Though San Francisco has made some progress in dealing with its student housing shortage, there is still a stark supply and demand imbalance, and housing developers face a number of market challenges.

S.F. has about 30 colleges and universities and not nearly enough student housing to match their combined enrollment, says California College of the Arts Director of Campus Planning David Meckel, a panelist at Bisnow’s upcoming Bay Area Student Housing Summit.

After the city’s schools, San Francisco’s planning department and the nonprofit San Francisco Housing Action Coalition teamed up and began addressing the problem in earnest last decade, they concluded San Francisco had about 80,000 enrolled students and only about 9,000 beds.
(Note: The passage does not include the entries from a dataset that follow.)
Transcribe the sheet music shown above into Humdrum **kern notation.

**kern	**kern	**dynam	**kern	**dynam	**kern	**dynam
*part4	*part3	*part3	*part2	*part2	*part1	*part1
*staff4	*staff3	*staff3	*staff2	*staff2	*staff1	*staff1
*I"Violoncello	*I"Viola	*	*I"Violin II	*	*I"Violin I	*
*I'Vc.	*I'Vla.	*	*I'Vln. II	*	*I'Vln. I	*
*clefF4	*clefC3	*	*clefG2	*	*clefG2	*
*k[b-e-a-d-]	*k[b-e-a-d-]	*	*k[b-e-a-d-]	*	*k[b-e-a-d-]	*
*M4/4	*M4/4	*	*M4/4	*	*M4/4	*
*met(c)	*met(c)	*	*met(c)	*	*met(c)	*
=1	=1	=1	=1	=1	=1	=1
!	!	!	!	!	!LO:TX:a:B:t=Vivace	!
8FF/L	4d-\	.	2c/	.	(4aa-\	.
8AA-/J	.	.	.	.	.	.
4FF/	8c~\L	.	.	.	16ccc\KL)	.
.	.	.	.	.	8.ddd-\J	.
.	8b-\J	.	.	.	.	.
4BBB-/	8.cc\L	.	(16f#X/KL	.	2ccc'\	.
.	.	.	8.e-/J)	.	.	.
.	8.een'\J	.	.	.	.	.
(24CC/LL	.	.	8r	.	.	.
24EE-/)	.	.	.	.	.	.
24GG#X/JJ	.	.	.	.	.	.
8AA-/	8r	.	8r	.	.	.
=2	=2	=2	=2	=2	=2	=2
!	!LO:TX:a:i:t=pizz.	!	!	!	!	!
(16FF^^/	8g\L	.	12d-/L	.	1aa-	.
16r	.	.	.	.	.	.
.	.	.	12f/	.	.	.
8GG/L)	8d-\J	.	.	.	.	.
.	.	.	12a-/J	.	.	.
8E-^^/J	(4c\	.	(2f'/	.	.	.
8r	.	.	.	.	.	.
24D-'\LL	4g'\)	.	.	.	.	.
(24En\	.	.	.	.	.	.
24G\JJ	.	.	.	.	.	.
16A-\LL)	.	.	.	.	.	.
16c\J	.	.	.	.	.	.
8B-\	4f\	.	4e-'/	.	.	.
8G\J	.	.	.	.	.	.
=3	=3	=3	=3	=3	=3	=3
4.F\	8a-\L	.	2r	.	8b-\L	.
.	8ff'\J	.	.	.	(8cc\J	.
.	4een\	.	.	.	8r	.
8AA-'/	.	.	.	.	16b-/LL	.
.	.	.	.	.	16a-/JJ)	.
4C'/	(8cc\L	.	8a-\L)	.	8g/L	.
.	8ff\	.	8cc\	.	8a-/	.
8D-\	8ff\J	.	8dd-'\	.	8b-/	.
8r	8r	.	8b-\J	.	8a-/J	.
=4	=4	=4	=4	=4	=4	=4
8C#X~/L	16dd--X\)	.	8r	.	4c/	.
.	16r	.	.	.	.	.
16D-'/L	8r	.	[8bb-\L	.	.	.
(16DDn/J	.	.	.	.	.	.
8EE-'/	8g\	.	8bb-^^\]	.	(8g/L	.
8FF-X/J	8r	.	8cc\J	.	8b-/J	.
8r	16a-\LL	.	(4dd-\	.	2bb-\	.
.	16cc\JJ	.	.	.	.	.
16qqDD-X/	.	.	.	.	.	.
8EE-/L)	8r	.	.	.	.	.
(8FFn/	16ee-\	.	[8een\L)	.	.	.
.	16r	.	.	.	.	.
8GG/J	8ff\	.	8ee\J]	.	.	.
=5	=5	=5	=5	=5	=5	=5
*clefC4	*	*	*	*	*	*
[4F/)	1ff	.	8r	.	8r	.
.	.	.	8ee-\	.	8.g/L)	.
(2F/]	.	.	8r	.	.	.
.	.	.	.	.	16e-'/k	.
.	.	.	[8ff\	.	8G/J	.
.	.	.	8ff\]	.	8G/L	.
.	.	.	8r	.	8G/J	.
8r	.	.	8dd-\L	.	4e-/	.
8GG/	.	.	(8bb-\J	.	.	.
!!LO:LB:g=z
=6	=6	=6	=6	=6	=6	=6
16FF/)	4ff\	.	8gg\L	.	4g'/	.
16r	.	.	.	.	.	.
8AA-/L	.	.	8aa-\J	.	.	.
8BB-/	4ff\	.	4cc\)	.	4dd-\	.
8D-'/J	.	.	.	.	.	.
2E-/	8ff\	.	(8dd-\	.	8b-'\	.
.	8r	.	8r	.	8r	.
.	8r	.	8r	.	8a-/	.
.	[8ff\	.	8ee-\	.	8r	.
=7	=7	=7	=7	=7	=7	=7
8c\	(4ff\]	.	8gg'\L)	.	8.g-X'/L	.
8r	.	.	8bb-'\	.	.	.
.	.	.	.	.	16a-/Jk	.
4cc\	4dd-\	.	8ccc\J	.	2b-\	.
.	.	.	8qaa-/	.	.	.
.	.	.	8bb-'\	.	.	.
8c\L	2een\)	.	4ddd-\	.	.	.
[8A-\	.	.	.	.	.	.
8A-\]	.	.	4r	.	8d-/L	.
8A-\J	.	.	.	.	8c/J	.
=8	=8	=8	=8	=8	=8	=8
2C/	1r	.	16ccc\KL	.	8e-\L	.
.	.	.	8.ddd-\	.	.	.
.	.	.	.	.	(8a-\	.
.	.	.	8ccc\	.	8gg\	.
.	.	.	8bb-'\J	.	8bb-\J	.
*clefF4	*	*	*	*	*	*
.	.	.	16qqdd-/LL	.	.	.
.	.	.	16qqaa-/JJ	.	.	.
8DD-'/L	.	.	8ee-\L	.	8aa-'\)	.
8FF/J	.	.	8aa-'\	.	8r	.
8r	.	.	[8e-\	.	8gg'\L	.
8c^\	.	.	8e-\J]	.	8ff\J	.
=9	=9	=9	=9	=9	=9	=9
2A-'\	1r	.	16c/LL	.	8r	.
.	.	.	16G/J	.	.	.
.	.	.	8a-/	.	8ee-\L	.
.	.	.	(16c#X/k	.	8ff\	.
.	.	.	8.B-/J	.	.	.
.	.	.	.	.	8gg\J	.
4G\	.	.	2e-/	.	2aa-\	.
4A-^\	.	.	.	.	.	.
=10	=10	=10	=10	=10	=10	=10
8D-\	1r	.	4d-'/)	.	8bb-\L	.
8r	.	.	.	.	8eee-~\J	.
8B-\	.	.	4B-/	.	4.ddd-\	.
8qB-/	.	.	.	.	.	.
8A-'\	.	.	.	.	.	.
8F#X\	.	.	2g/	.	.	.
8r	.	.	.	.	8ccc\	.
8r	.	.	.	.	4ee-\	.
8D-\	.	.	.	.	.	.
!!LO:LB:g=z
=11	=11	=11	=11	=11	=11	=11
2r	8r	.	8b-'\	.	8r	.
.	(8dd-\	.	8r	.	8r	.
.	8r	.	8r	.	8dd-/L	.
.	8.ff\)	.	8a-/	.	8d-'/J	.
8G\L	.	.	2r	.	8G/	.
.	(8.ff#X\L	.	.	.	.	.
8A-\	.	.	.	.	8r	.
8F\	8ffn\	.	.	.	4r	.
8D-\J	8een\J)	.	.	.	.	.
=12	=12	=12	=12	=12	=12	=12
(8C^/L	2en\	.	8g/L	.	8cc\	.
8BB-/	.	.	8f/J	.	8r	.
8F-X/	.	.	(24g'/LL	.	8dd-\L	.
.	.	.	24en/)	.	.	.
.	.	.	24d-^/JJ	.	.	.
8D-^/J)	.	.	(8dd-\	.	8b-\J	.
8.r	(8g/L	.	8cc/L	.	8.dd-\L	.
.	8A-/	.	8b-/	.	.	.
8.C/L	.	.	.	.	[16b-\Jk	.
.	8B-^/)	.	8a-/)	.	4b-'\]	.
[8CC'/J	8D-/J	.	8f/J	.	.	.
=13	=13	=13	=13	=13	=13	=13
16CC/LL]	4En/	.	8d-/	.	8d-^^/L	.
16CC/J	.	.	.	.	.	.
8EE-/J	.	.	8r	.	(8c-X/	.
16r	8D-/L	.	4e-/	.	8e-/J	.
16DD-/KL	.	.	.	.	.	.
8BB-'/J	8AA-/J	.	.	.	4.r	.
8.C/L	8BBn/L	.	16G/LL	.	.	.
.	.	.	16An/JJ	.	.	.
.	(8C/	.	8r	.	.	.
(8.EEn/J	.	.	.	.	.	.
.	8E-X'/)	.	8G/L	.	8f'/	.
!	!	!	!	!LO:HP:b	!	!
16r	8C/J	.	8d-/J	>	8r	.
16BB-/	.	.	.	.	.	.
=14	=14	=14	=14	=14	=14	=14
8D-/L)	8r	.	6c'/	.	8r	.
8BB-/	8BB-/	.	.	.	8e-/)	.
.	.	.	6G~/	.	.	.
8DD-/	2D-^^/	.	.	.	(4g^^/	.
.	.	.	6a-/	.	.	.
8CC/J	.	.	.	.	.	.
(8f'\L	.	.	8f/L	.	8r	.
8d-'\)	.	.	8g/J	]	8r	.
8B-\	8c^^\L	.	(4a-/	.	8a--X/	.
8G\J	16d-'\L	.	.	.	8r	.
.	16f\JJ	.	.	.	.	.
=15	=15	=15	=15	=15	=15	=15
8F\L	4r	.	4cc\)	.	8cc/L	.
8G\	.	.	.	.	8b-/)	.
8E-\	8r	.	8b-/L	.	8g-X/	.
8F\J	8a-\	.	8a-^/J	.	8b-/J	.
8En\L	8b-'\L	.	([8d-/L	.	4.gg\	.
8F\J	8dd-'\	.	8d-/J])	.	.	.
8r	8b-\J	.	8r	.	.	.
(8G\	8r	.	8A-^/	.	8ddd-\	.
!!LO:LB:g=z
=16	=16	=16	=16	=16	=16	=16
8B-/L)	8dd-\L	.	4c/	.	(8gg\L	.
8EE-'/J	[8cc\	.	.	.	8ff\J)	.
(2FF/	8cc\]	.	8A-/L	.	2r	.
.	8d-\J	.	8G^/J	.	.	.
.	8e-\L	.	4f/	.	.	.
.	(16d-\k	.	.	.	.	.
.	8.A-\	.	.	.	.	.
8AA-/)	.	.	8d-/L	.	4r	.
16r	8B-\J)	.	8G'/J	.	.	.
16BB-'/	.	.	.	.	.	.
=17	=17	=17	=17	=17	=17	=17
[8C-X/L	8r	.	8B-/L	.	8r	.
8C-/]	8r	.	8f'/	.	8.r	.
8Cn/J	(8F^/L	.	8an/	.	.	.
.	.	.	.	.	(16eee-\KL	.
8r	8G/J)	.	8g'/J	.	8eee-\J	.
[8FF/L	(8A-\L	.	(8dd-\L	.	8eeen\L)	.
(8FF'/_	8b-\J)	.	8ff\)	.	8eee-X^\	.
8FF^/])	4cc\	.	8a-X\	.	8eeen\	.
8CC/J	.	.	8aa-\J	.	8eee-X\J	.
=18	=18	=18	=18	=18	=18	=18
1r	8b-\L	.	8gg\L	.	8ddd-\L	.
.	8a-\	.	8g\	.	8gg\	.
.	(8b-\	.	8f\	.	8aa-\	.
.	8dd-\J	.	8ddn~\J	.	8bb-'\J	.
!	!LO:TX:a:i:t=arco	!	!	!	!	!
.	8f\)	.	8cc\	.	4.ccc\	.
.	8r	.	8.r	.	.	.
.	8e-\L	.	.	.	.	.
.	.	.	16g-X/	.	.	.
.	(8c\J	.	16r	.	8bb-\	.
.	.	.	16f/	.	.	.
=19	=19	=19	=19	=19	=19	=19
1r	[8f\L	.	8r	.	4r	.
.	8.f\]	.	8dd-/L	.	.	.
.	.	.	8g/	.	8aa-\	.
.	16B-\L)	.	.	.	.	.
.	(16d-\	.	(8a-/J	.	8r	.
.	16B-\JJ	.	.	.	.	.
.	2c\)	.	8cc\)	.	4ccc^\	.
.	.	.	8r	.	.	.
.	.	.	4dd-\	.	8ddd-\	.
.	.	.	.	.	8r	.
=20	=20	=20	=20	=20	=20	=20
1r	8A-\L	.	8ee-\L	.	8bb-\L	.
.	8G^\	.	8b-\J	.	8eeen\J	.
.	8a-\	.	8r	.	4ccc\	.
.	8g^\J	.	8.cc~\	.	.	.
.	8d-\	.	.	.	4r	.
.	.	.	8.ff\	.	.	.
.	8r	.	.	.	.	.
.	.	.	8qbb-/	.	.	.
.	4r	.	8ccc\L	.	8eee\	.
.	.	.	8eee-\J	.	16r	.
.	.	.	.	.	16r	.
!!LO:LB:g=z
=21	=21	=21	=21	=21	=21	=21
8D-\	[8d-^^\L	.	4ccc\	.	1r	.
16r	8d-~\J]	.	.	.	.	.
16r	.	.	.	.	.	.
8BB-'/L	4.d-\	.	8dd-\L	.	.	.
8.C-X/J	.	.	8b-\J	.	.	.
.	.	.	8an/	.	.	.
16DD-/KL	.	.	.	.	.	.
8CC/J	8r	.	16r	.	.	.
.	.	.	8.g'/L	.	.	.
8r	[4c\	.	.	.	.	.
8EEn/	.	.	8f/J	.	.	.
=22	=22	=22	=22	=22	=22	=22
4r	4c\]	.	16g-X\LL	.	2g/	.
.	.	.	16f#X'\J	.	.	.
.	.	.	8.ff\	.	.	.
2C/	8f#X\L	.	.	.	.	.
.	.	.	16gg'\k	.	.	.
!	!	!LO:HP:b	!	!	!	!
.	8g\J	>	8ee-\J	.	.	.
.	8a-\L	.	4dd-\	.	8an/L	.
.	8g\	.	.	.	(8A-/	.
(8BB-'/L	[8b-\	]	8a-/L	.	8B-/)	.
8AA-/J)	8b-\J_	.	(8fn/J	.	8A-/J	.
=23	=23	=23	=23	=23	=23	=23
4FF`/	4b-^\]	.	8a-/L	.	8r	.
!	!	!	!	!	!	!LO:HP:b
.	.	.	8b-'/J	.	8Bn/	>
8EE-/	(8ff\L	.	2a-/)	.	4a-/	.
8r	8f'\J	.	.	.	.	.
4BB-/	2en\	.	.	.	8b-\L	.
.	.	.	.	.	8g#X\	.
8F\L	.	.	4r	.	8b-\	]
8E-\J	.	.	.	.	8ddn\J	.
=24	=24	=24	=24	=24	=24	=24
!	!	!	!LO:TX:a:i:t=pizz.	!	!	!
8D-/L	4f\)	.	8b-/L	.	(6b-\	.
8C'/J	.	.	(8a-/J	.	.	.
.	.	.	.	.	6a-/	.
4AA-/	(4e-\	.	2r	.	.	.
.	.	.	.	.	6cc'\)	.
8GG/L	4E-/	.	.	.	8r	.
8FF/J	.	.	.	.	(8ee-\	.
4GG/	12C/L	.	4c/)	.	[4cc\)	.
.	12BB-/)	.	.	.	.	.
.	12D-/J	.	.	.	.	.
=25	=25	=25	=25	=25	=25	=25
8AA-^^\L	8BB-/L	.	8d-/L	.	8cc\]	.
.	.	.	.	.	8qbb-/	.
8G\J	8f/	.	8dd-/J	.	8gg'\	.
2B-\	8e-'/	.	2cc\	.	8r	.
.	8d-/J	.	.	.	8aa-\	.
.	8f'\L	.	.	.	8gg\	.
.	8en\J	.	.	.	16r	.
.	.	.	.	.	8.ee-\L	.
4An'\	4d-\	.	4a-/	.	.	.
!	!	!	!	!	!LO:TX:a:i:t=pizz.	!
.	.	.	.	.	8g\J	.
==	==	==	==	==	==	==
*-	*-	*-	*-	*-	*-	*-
There are barriers to market entry that prevented developers from building more, according to Meckel.

“Unlike a student housing developer rolling into Texas or College Station and banging something up on a greenfield lot, San Francisco made it as difficult as possible,” he said. “The first thing we did as a group was to pass some legislation that would remove some of the barriers to doing student housing.”

In 2010, one of the bigger obstacles fell by the wayside when the city exempted student housing from its inclusionary requirements. That ordinance, as well as others in the ensuing years, “completely changed the landscape for student housing in San Francisco,” Meckel said.

For CCA, that resulted in the Panoramic Interests-developed 1321 Mission St., a 160-unit student housing project shared by CCA and the San Francisco Conservatory of Music, as well as Blattner Hall, a four-story, 228-bed building CCA recently finished at 75 Arkansas St.

CCA also has a 500-bed student housing project underway at 188 Hooper St., which it expects to open in 2020, as well as a major Studio Gang-designed campus expansion it expects to finish in 2022.